In the past, SA was able to punch above its weight, aided by Mandela’s stature, but those days are long gone. Therefore, whether SA comes out in a visceral attack on Russia, as some would like to see, will not change Russia’s position, and it will not help the Ukrainian people in any way. However, if SA has really been approached within the Brics club of countries to open a dialogue with Russia this should be welcomed and encouraged. The only way that this conflict ends, and Ukrainians stop dying, is by both parties going to the table and by the US and its allies ending some of the economic warfare they have brought to bear on Russia and her people. And, by Western Europe and the US backing away from their encroachment on Russia’s sphere of influence, in the same way that the US would not allow any power to encroach on its sphere of influence.

** Problems and tasks **
(A) According to the passage on South Africa and Russia, what helped SA punch above its weight in the past?
(B) Turn the records, from their start up to and including the line with "26: (365, 203)", into a Markdown table with the columns Row and Line. Number each line, skip blank lines, and leave out the pictures.

** Task inputs **
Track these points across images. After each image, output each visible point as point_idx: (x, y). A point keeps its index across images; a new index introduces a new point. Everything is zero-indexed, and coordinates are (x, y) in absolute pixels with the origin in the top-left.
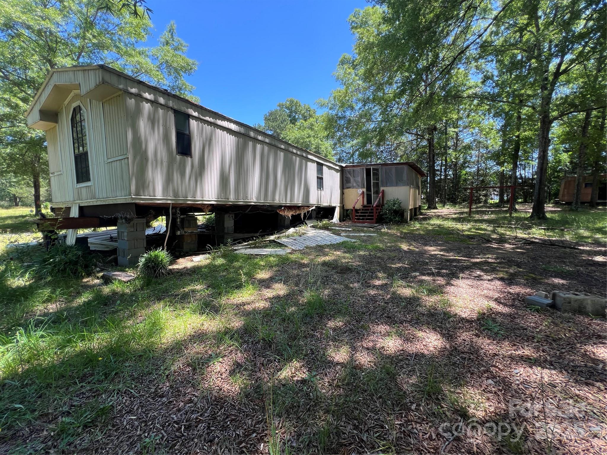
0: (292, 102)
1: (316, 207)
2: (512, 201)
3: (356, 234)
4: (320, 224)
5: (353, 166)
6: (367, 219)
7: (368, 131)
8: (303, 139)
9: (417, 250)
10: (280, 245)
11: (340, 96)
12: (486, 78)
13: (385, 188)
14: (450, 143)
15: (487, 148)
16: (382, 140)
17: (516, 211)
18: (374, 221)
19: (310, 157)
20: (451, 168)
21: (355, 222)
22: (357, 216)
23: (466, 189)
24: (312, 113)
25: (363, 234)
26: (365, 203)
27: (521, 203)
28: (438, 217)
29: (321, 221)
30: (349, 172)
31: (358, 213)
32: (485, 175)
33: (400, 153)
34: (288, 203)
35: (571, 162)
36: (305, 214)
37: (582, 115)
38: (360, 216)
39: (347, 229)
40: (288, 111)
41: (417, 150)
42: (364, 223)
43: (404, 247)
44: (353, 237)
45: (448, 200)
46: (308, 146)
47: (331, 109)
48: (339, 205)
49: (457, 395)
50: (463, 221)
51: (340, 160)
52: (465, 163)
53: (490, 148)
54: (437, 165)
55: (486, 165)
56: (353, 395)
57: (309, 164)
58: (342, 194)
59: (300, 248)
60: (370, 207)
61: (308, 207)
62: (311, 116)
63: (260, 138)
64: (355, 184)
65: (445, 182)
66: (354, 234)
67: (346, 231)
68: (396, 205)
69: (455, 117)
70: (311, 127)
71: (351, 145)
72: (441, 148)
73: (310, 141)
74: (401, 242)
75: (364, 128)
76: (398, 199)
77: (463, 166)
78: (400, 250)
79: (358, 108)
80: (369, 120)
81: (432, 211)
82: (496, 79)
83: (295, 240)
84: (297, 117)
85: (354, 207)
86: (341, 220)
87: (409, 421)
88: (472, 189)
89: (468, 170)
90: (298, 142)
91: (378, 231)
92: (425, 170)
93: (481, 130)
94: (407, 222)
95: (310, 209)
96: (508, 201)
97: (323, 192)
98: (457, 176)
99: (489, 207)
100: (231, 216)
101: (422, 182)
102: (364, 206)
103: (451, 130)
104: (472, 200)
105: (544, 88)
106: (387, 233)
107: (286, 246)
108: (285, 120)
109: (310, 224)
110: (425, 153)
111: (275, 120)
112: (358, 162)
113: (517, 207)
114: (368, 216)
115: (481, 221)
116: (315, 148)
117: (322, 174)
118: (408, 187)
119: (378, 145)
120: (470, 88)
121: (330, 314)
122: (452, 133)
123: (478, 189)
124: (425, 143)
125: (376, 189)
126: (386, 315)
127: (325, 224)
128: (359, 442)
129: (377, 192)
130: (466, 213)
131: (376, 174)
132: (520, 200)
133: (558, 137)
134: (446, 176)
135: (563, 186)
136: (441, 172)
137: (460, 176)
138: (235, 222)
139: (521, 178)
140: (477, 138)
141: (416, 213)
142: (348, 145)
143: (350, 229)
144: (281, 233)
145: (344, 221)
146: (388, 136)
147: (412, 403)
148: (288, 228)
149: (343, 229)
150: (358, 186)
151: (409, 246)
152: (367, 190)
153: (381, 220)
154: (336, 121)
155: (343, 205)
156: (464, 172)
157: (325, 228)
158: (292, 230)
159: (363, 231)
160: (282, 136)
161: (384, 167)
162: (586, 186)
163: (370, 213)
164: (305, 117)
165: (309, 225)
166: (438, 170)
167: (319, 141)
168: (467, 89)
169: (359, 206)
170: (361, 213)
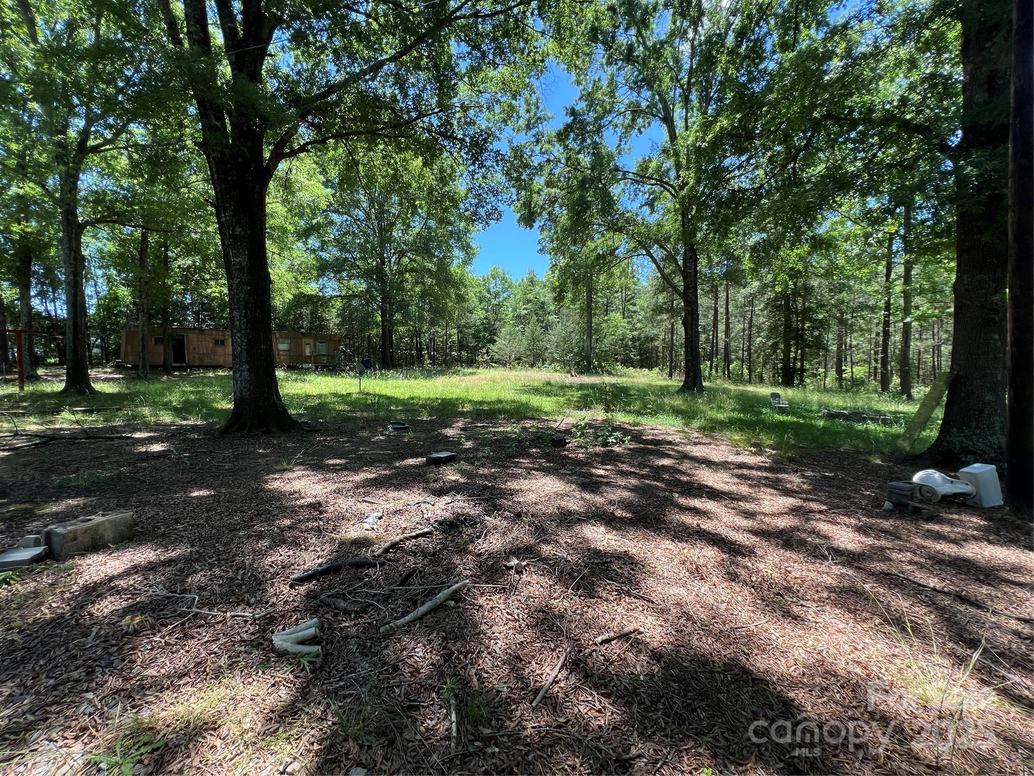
17: (38, 379)
113: (41, 372)
132: (51, 361)
135: (124, 339)
162: (156, 343)
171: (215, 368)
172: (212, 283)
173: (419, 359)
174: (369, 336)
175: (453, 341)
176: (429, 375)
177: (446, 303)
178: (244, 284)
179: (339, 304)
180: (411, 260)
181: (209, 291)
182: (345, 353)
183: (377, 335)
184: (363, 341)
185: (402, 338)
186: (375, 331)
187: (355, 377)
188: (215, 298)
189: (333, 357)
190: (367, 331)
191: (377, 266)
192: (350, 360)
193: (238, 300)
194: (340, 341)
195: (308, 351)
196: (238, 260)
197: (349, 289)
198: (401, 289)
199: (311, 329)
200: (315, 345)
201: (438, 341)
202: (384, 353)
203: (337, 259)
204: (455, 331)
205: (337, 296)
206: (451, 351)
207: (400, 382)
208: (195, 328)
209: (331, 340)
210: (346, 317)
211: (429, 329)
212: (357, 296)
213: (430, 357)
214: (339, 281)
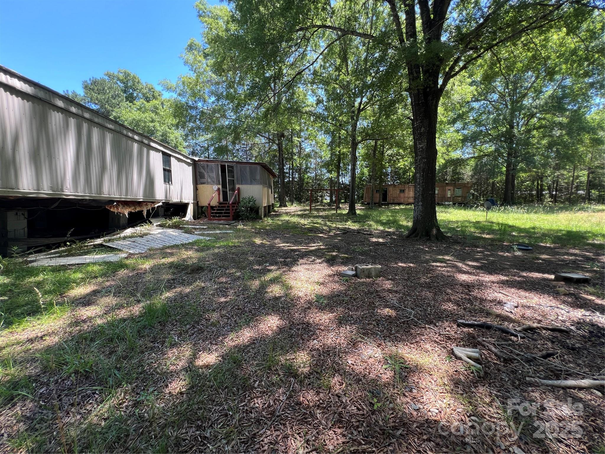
0: (127, 75)
1: (163, 203)
2: (338, 202)
3: (211, 232)
4: (170, 222)
5: (207, 161)
6: (223, 216)
7: (223, 127)
8: (145, 122)
9: (269, 243)
10: (112, 249)
11: (190, 83)
12: (319, 102)
13: (240, 186)
14: (295, 150)
15: (321, 158)
16: (237, 138)
17: (340, 208)
18: (231, 218)
19: (153, 144)
20: (296, 172)
21: (211, 220)
22: (213, 213)
23: (308, 190)
24: (156, 94)
25: (218, 232)
26: (221, 200)
27: (343, 203)
28: (287, 213)
29: (170, 219)
30: (203, 167)
31: (215, 210)
32: (321, 180)
33: (255, 154)
34: (123, 197)
35: (369, 175)
36: (148, 211)
37: (373, 143)
38: (216, 213)
39: (202, 227)
40: (122, 85)
41: (269, 153)
42: (220, 220)
43: (258, 241)
44: (208, 235)
45: (296, 199)
46: (152, 132)
47: (180, 95)
48: (192, 202)
49: (292, 361)
50: (305, 218)
51: (193, 153)
52: (307, 168)
53: (323, 158)
54: (287, 168)
55: (321, 171)
56: (197, 397)
57: (152, 153)
58: (196, 189)
59: (140, 251)
60: (226, 204)
61: (153, 202)
62: (154, 97)
63: (73, 109)
64: (209, 180)
65: (293, 183)
66: (208, 232)
67: (201, 229)
68: (251, 203)
69: (298, 128)
70: (155, 110)
71: (204, 138)
72: (288, 153)
73: (154, 127)
74: (255, 237)
75: (218, 124)
76: (252, 197)
77: (306, 171)
78: (253, 244)
79: (212, 101)
80: (224, 116)
81: (283, 208)
82: (325, 104)
83: (134, 242)
84: (135, 95)
85: (209, 204)
86: (195, 217)
87: (252, 399)
88: (312, 191)
89: (309, 174)
90: (137, 125)
91: (233, 228)
92: (276, 172)
93: (317, 143)
94: (261, 219)
95: (156, 206)
96: (335, 202)
97: (171, 187)
98: (301, 179)
99: (324, 206)
100: (20, 213)
101: (274, 182)
102: (220, 203)
103: (295, 139)
104: (312, 200)
105: (352, 118)
106: (243, 229)
107: (120, 250)
108: (118, 96)
109: (156, 222)
110: (275, 156)
111: (101, 91)
112: (214, 158)
113: (341, 206)
114: (225, 213)
115: (318, 217)
116: (162, 136)
117: (170, 165)
118: (261, 186)
119: (234, 143)
120: (308, 106)
121: (175, 319)
122: (296, 142)
123: (317, 191)
124: (275, 147)
125: (231, 187)
126: (236, 307)
127: (175, 222)
128: (202, 441)
129: (233, 190)
130: (308, 210)
131: (231, 172)
132: (343, 201)
133: (362, 156)
134: (293, 178)
135: (365, 191)
136: (289, 174)
137: (304, 180)
138: (29, 222)
139: (343, 184)
140: (315, 149)
141: (269, 210)
142: (202, 139)
143: (205, 227)
144: (114, 235)
145: (198, 218)
146: (242, 136)
147: (255, 381)
148: (125, 228)
149: (198, 227)
150: (213, 182)
151: (262, 240)
152: (222, 187)
153: (237, 217)
154: (187, 111)
155: (198, 202)
156: (306, 176)
157: (175, 226)
158: (129, 231)
159: (219, 229)
160: (114, 114)
161: (239, 165)
162: (376, 192)
163: (226, 210)
164: (147, 98)
165: (155, 224)
166: (287, 173)
167: (167, 128)
168: (305, 106)
169: (214, 203)
170: (217, 210)
171: (399, 204)
172: (401, 160)
173: (540, 198)
174: (493, 183)
175: (581, 182)
176: (551, 210)
177: (577, 149)
178: (423, 158)
179: (472, 163)
180: (540, 119)
181: (399, 165)
182: (473, 195)
183: (501, 181)
184: (488, 185)
185: (523, 182)
186: (499, 178)
187: (483, 210)
188: (401, 168)
189: (465, 198)
190: (493, 179)
191: (506, 131)
192: (477, 199)
193: (420, 168)
194: (471, 187)
195: (449, 194)
196: (421, 146)
197: (481, 151)
198: (527, 143)
199: (451, 180)
200: (454, 190)
201: (562, 183)
202: (506, 194)
203: (474, 133)
204: (586, 172)
205: (472, 158)
206: (577, 190)
207: (520, 216)
208: (391, 185)
209: (465, 186)
210: (476, 170)
211: (553, 173)
212: (486, 155)
213: (551, 196)
214: (474, 147)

** Your responses **
(A) Mandela's stature.

(B)
| Row | Line |
|---|---|
| 1 | Track these points across images. After each image, output each visible point as point_idx: (x, y). A point keeps its index across images; a new index introduces a new point. Everything is zero-indexed, and coordinates are (x, y) in absolute pixels with the origin in the top-left. |
| 2 | 0: (292, 102) |
| 3 | 1: (316, 207) |
| 4 | 2: (512, 201) |
| 5 | 3: (356, 234) |
| 6 | 4: (320, 224) |
| 7 | 5: (353, 166) |
| 8 | 6: (367, 219) |
| 9 | 7: (368, 131) |
| 10 | 8: (303, 139) |
| 11 | 9: (417, 250) |
| 12 | 10: (280, 245) |
| 13 | 11: (340, 96) |
| 14 | 12: (486, 78) |
| 15 | 13: (385, 188) |
| 16 | 14: (450, 143) |
| 17 | 15: (487, 148) |
| 18 | 16: (382, 140) |
| 19 | 17: (516, 211) |
| 20 | 18: (374, 221) |
| 21 | 19: (310, 157) |
| 22 | 20: (451, 168) |
| 23 | 21: (355, 222) |
| 24 | 22: (357, 216) |
| 25 | 23: (466, 189) |
| 26 | 24: (312, 113) |
| 27 | 25: (363, 234) |
| 28 | 26: (365, 203) |